Valerio. Oh povera pazzarella! Cotesto è l’onore che fai al tuo sangue nobile? coteste sono le allegrezze che apparecchi al tuo padre? chi t’ha condotto fuor di casa in questo abito? Vedi con quale occhio mi guarda! Ove pensi di andar, misera? Ritorna a casa, ritorna; poi che ventura m’ha qui mandato a tempo. Ritorna, prima che il tuo padre se ne accorga; e, fin e’ hai tempo, reggi la tua pazzia. Oli meschina te! Ancora non ti muovi?
Camilla. Chi non riderebbe delle fole di questo uomo? Chi sei tu? quando ti conobbi io mai? o quando conoscesti tu me per femina? Tu sei pazzo, poverino, o ebbro; o forse fernetichi. Femina io? Dio me ne guardi!
Valerio. Ecco onestá di donzella, parole di savia!
Camilla. Pazzo sei tu. Quante volte vuoi ch’io lo ti dica?
Valerio. Ora io vorrò vedere quali averanno maggior forza, o le tue parole o le mie braccia.
Camilla. Che di’ tu, gentiluomo?
Valerio. Odi. Comprendo chiaramente che tu non hai intelletto e che, a usar teco ragioni, sarebbe un perder di voluntá. Io, per far l’ufficio di buon servitore, voglio adoperar la forza.
Camilla. La forza? Tu saprai quello che importa forzar le persone.
Valerio. Che! Non ti farò io tornare in casa?
Camilla. Ah ribaldo! Tu mi strascini? che vuoi tu da me?
Valerio. Tornavi per bontá, che lasciarò le forze.
Camilla. Io ti strangolarò, reo uomo che tu sei. Mi vuoi far forza?
SCENA XVII
Spagnuolo ritornato, Camilla, Valerio.
Valerio. Ah cielo! Come, in una brieve ora, si vanno cangiando gli affetti d’Amore e di questa manigolda Fortuna. Ora avea meco il mio bene e ora l’ho perduto. Ahi lasso! Da qual parte incominciarò io a lamentarmi? Ma non è quella la signora mia? Ah tristo me! Che vuol fare di lei quel ribaldo? A tempo io giungo.

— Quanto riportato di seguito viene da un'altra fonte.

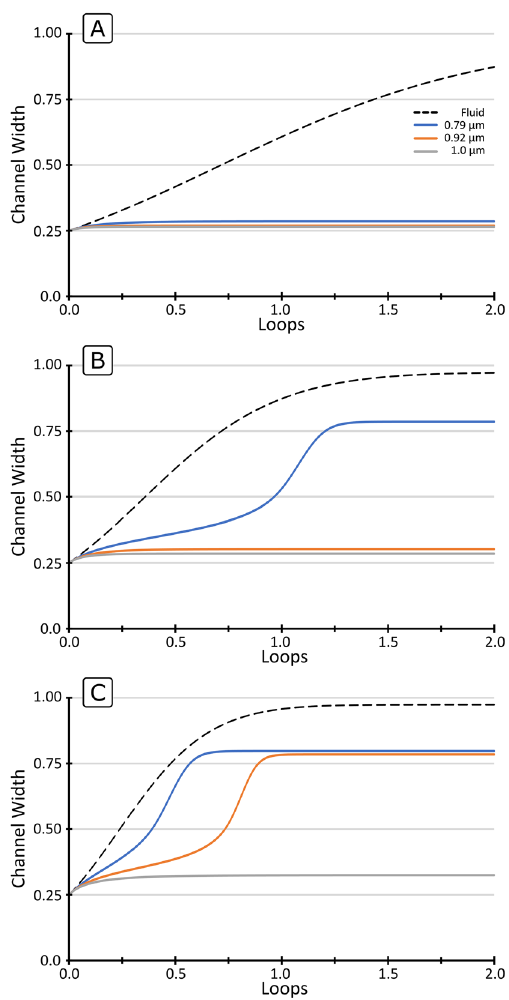
Figure 4. Trajectories of three particle sizes a (0.79, 0.92 and 1.0 µm) in sections with fixed R (200 µm), W (6.15 µm) and H (14.5 µm). ( A ) Q 10 µL/min, ( B ) Q 20 µL/min and ( C ) Q 30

Camilla. Ecco chi viene a mia difesa, lodato sia Iddio. Vedete audacia di poltrone! Vedete, signore.
Valerio. Cotesto è il tuo nobile amante. Oh misera te! Ti fo la croce.
Spagnuolo. Aspetta, ladro, traditore! Ove fuggi tu?
Camilla. Signore, lasciatelo andare, che ringraziato sia Iddio del mio vedervi sano e libero dalle mani di coloro. E, poi che^ la ventura ci ha raccongiunti insieme un’altra volta, non aspettiamo che la disgrazia ci diparta piú.
Spagnuolo. Io veggio ben che i nostri congiungimenti sono descritti in cielo; ed oggimai prendo fede che accidente contrario non ne potrá disgiunger mai.